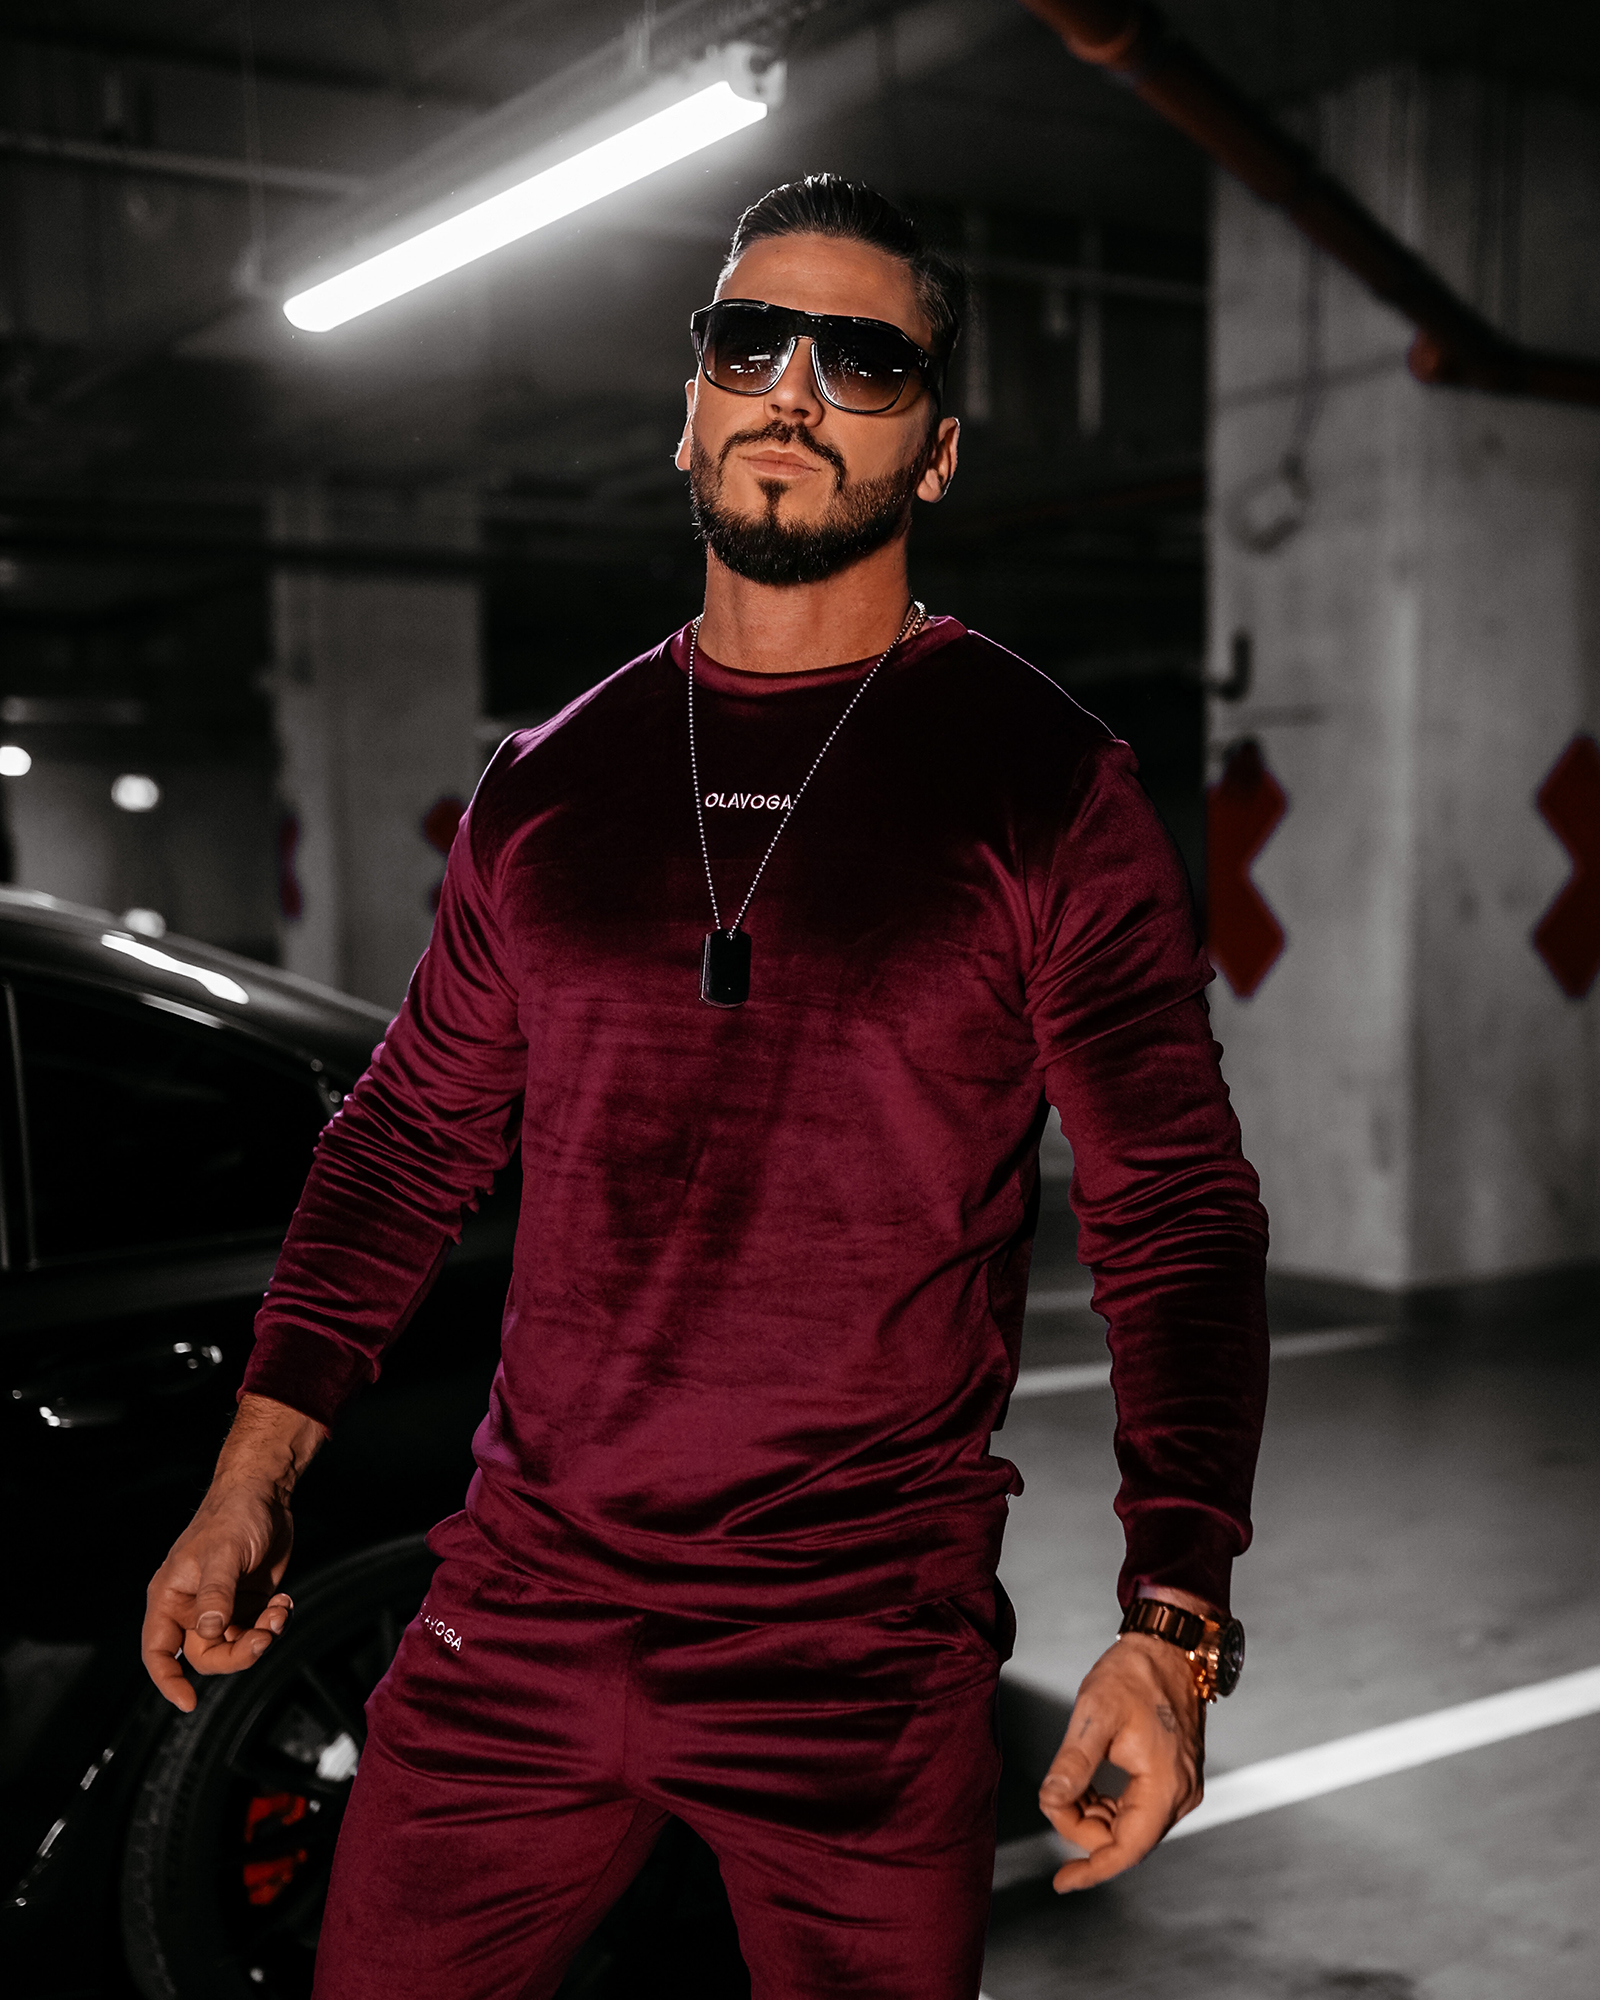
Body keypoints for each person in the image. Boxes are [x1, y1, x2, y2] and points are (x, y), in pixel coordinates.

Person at [142, 175, 1268, 2000]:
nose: (794, 392)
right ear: (689, 408)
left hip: (858, 1650)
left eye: (863, 360)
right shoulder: (547, 786)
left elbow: (1176, 1216)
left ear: (938, 448)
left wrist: (1175, 1621)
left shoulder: (1045, 786)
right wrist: (253, 1471)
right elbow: (405, 1143)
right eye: (751, 343)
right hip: (520, 1608)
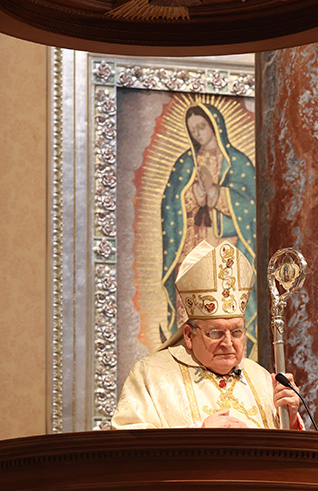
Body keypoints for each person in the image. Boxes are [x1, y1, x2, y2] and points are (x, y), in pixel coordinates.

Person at [112, 241, 303, 430]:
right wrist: (198, 433)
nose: (228, 343)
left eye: (236, 332)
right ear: (188, 335)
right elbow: (127, 439)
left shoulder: (262, 378)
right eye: (215, 333)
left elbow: (283, 454)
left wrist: (291, 420)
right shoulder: (150, 375)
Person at [161, 103, 257, 356]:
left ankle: (230, 353)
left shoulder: (238, 163)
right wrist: (192, 194)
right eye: (193, 130)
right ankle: (188, 354)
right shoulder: (185, 164)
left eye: (202, 126)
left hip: (223, 244)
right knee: (190, 305)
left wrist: (216, 194)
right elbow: (170, 204)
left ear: (216, 126)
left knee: (226, 307)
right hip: (192, 243)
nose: (198, 134)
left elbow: (249, 205)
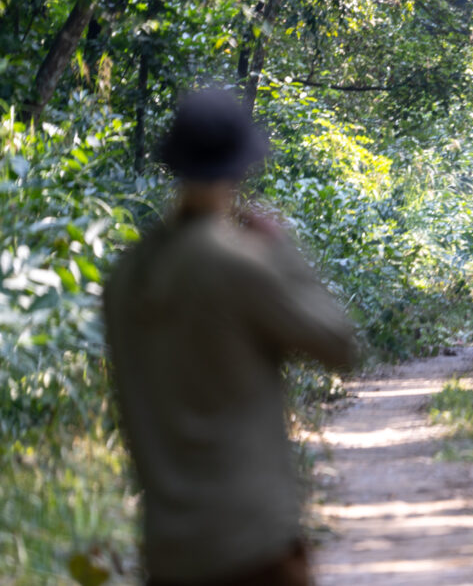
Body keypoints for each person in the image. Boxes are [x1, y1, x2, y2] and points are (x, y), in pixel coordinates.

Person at [103, 89, 357, 585]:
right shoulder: (235, 265)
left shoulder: (126, 277)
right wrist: (282, 252)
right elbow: (339, 344)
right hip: (252, 543)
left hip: (169, 551)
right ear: (240, 166)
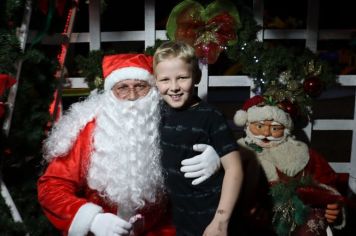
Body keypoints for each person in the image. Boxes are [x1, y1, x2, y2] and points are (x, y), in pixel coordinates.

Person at [37, 53, 219, 236]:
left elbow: (221, 157)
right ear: (110, 93)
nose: (132, 96)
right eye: (122, 88)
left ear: (152, 89)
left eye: (140, 87)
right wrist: (92, 219)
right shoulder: (90, 130)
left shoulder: (170, 121)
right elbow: (51, 187)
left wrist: (217, 158)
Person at [153, 41, 244, 236]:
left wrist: (220, 220)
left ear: (196, 77)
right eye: (165, 80)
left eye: (182, 78)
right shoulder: (157, 113)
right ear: (155, 81)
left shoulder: (210, 116)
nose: (174, 87)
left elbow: (234, 168)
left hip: (209, 217)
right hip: (176, 218)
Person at [232, 95, 345, 235]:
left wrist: (334, 207)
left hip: (296, 217)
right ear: (248, 124)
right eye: (260, 126)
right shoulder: (236, 152)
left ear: (285, 128)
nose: (266, 133)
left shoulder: (301, 153)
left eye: (275, 128)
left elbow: (328, 183)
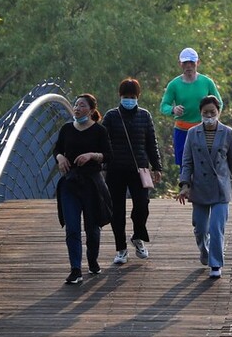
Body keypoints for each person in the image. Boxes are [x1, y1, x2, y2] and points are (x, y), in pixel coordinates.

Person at [176, 95, 232, 278]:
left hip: (220, 187)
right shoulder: (193, 133)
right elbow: (187, 161)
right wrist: (185, 185)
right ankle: (205, 251)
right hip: (199, 186)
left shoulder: (227, 132)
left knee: (216, 227)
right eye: (205, 113)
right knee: (200, 229)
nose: (209, 116)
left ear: (218, 112)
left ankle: (216, 264)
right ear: (200, 113)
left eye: (212, 112)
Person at [101, 78, 163, 263]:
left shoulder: (145, 116)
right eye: (126, 96)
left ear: (138, 96)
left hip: (140, 169)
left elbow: (151, 143)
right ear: (120, 96)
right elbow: (103, 141)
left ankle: (138, 236)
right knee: (117, 210)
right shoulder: (111, 116)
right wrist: (102, 164)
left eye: (132, 96)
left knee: (142, 205)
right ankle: (121, 249)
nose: (129, 99)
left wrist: (157, 166)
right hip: (115, 170)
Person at [53, 93, 112, 284]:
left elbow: (108, 155)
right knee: (72, 227)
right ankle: (75, 269)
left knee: (92, 227)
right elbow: (57, 149)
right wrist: (60, 158)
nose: (77, 108)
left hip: (91, 183)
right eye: (76, 105)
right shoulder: (67, 129)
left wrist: (92, 155)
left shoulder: (99, 131)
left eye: (82, 106)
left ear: (92, 110)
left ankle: (92, 260)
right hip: (70, 184)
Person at [160, 47, 222, 171]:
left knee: (206, 163)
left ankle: (206, 189)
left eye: (191, 63)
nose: (189, 66)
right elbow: (163, 106)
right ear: (180, 64)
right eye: (185, 63)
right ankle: (185, 187)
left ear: (198, 63)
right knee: (185, 164)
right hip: (182, 130)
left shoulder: (207, 82)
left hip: (204, 129)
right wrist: (173, 110)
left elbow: (219, 103)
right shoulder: (174, 84)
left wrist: (213, 120)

Required work — Return all records exactly as they stand above, except for pictures.

Answer area —
Body keypoints for each person in the image. Boxes are [x1, y1, x2, y2] and points are (x, y), in pixel coordinates.

Person at [142, 175, 1268, 2000]:
nose: (794, 392)
right ear: (689, 408)
left hip: (858, 1650)
left eye: (863, 360)
right shoulder: (547, 786)
left elbow: (1176, 1216)
left ear: (938, 448)
left wrist: (1175, 1621)
left shoulder: (1045, 786)
right wrist: (253, 1471)
right elbow: (405, 1143)
right eye: (751, 343)
right hip: (520, 1608)
Body keypoints for each person in the image. Boxes are [x1, y1, x2, y2] and points are (x, y), in pixel coordinates.

Person at [112, 241, 303, 430]:
right wrist: (198, 433)
nose: (228, 343)
left eye: (236, 332)
right ear: (188, 335)
right elbow: (127, 439)
left shoulder: (262, 378)
right eye: (215, 333)
left elbow: (283, 454)
left wrist: (291, 420)
right shoulder: (150, 375)
Person at [161, 103, 257, 356]:
left ankle: (230, 353)
left shoulder: (238, 163)
right wrist: (192, 194)
right eye: (193, 130)
right ankle: (188, 354)
right shoulder: (185, 164)
left eye: (202, 126)
left hip: (223, 244)
right knee: (190, 305)
left wrist: (216, 194)
right elbow: (170, 204)
left ear: (216, 126)
left knee: (226, 307)
right hip: (192, 243)
nose: (198, 134)
left elbow: (249, 205)
Body keypoints for each person in the image. Boxes are [x1, y1, x2, y2] and points are (x, y), in pixel coordinates.

Person at [103, 89, 357, 585]:
right shoulder: (235, 265)
left shoulder: (126, 277)
right wrist: (282, 252)
right elbow: (339, 344)
right hip: (252, 543)
left hip: (169, 551)
right ear: (240, 166)
Body keypoints for each person in the image. Boxes are [x1, y1, x2, y2] and points are (x, y), in pixel coordinates.

Person at [37, 53, 219, 236]:
left elbow: (221, 157)
right ear: (110, 93)
nose: (132, 96)
right eye: (122, 88)
left ear: (152, 89)
left eye: (140, 87)
right wrist: (92, 219)
right shoulder: (90, 130)
left shoulder: (170, 121)
right elbow: (51, 187)
left wrist: (217, 158)
Person at [153, 41, 244, 236]:
left wrist: (220, 220)
left ear: (196, 77)
right eye: (165, 80)
left eye: (182, 78)
right shoulder: (157, 113)
right ear: (155, 81)
left shoulder: (210, 116)
nose: (174, 87)
left elbow: (234, 168)
left hip: (209, 217)
right hip: (176, 218)
Person at [232, 95, 345, 235]:
left wrist: (334, 207)
left hip: (296, 217)
right ear: (248, 124)
right eye: (260, 126)
right shoulder: (236, 152)
left ear: (285, 128)
nose: (266, 133)
left shoulder: (301, 153)
left eye: (275, 128)
left elbow: (328, 183)
Body keypoints for each person in the image. Boxes are [x1, y1, x2, y2] and points are (x, y), in pixel coordinates.

Person at [176, 95, 232, 278]:
left hip: (220, 187)
right shoulder: (193, 133)
right elbow: (187, 161)
right wrist: (185, 185)
right ankle: (205, 251)
right hip: (199, 186)
left shoulder: (227, 132)
left knee: (216, 227)
right eye: (205, 113)
right knee: (200, 229)
nose: (209, 116)
left ear: (218, 112)
left ankle: (216, 264)
right ear: (200, 113)
left eye: (212, 112)
Person at [101, 78, 163, 263]:
left shoulder: (145, 116)
right eye: (126, 96)
left ear: (138, 96)
left hip: (140, 169)
left elbow: (151, 143)
right ear: (120, 96)
right elbow: (103, 141)
left ankle: (138, 236)
right knee: (117, 210)
right shoulder: (111, 116)
right wrist: (102, 164)
left eye: (132, 96)
left knee: (142, 205)
right ankle: (121, 249)
nose: (129, 99)
left wrist: (157, 166)
right hip: (115, 170)
Person at [53, 93, 112, 284]:
left elbow: (108, 155)
right knee: (72, 227)
right ankle: (75, 269)
left knee: (92, 227)
right elbow: (57, 149)
right wrist: (60, 158)
nose: (77, 108)
left hip: (91, 183)
right eye: (76, 105)
right shoulder: (67, 129)
left wrist: (92, 155)
left shoulder: (99, 131)
left eye: (82, 106)
left ear: (92, 110)
left ankle: (92, 260)
right hip: (70, 184)
Person at [160, 47, 222, 171]:
left knee: (206, 163)
left ankle: (206, 189)
left eye: (191, 63)
nose: (189, 66)
right elbow: (163, 106)
right ear: (180, 64)
right eye: (185, 63)
right ankle: (185, 187)
left ear: (198, 63)
right knee: (185, 164)
right hip: (182, 130)
left shoulder: (207, 82)
left hip: (204, 129)
right wrist: (173, 110)
left elbow: (219, 103)
right shoulder: (174, 84)
left wrist: (213, 120)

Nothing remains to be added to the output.